Menurut Ridwan seharusnya pelayanan jasa teleponi dasar harus diatur, jangan sebesa-bebasnya. Pemberian lisensi harus dibatasi dengan proses seleksi. Selain itu dalam RPM Penyelenggaraan Jasa Telekomunikasi juga dibuka peluang para penyelenggara jasa telekomunikasi mendapatkan penomoran. Seharusnya penomoran diberikan kepada penyelenggara jaringan telekomunikasi. Jika para penyelenggara jasa telekomunikasi ini diberikan lisensi dan penomoran yang sebebas-bebasnya, Ridwan yakin industri telekomunikasi nasional akan rusak.
Para penyedia jasa telekomunikasi bisa memiliki layanan teleponi dasar tanpa harus membuat jaringan. Sehingga operator penyedia jaringan yang telah ada bisa dipaksa untuk menyewakan jaringan mereka kepada pengusaha penyedia jasa telekomunikasi. “Seharusnya berdasarkan UU Telekomunikasi dan Peraturan Pemerintah yang ada para penyelenggara jasa yang beroperasi di Indonesia harus memiliki jaringan baru bisa melakukan penjualan jasa telekomunikasi. Sehingga jasa itu ikut jaringan. Bukan jaringan yang mengikuti jasa. RPM ini liberal sekali dan membuka peluang MVNO,”terang Ridwan, dalam pernyataan tertulis, Kamis (14/12).

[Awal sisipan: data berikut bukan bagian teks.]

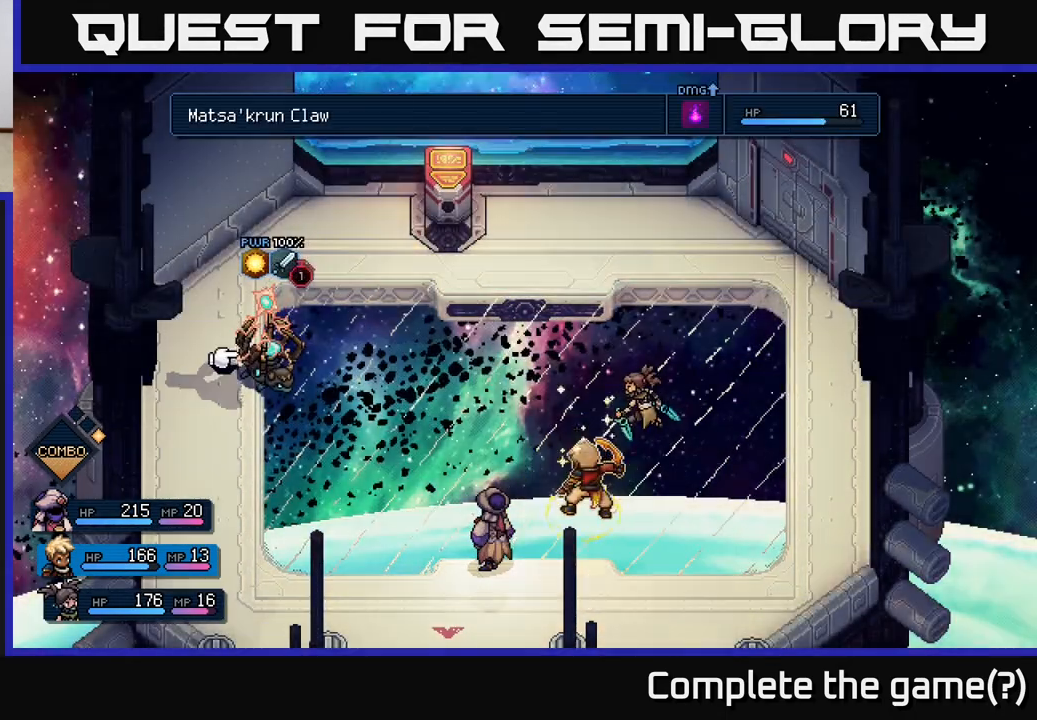
{"buttons": [], "left_stick": "center", "events": [[50, "A", "up"], [367, "A", "down"], [433, "A", "up"]]}
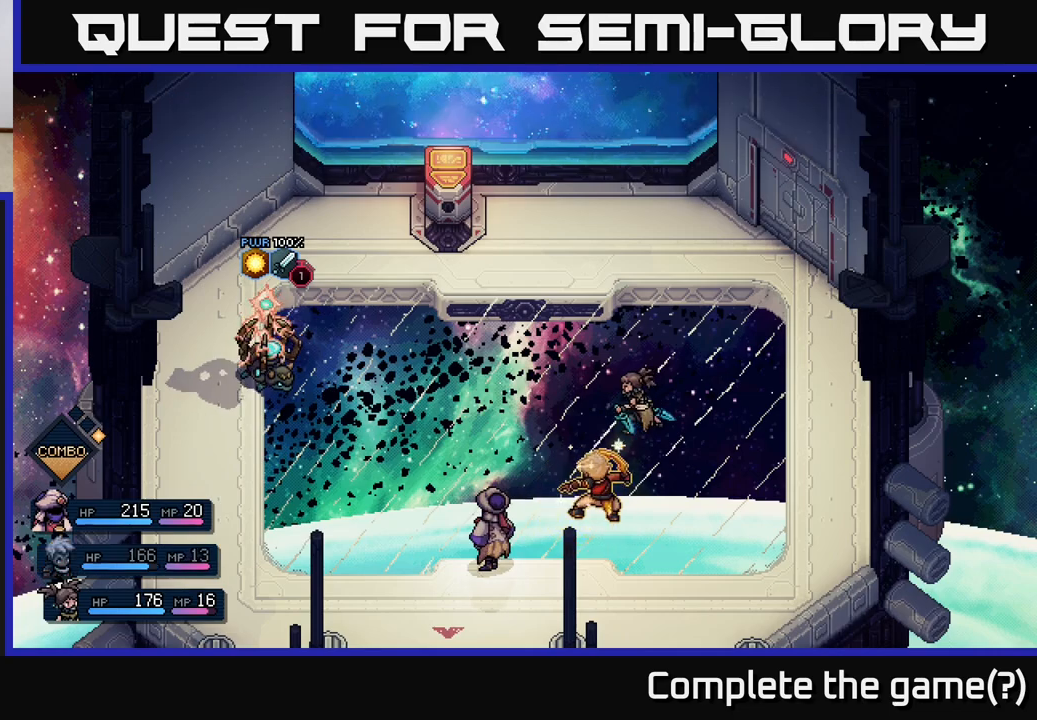
{"buttons": [], "left_stick": "center", "events": []}
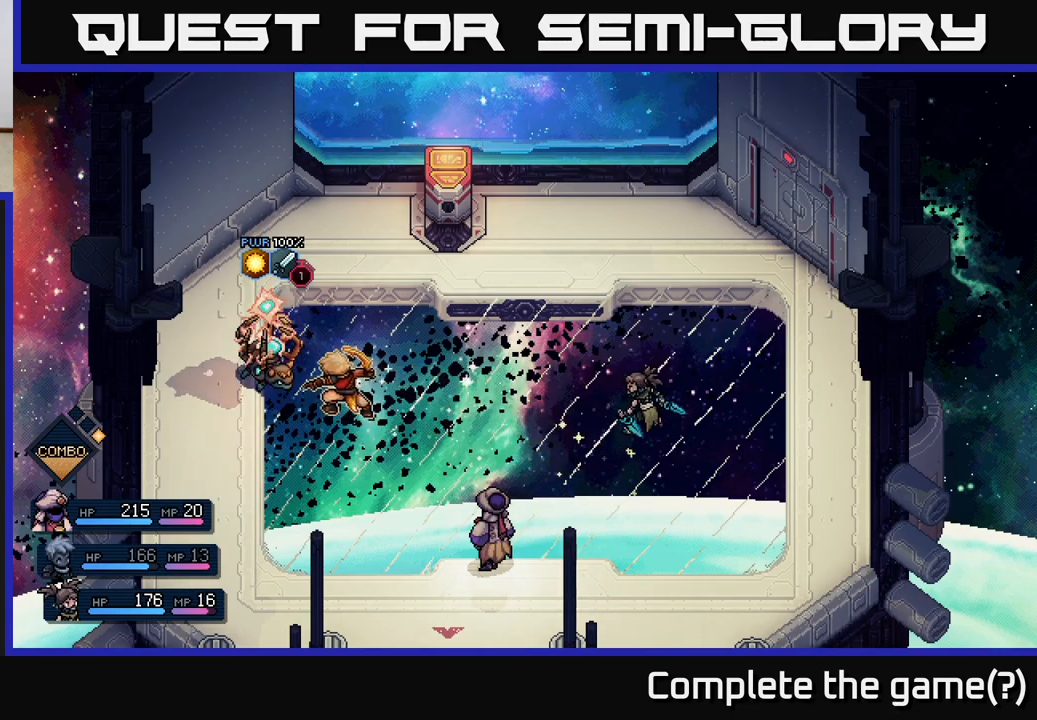
{"buttons": [], "left_stick": "center", "events": []}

Dengan adanya mobile virtual network operator (MVNO) persaingan di industri telekomunikasi semakin bertambah. Penyedia jasa telekomunikasi multinasional dapat dengan mudah menjadi penyedia jasa teleponi dasar. Jika ini sampai terjadi, rencana pemerintah melakukan konsolidasi industri telekomonikasi nasional tak akan tercapai. Ridwan menilai, RPM Penyelenggaraan Jasa Telekomunikasi tak layak untuk dijadikan regulasi. Selain terlalu liberal, RPM Penyelenggaraan Jasa Telekomunikasi juga bertentangan dengan UU Telekomunikasi dan Peraturan Pemerintah yang ada. “Jika ingin agar regulasi yang ada mengikuti perkembangan dan evolusi di industri telekomunikasi seharusnya Kominfo melakukan revisi UU Telekomunikasi. Bukan membuat peraturan perundang-undangan yang bertentangan dengan UU,” tegas Ridwan.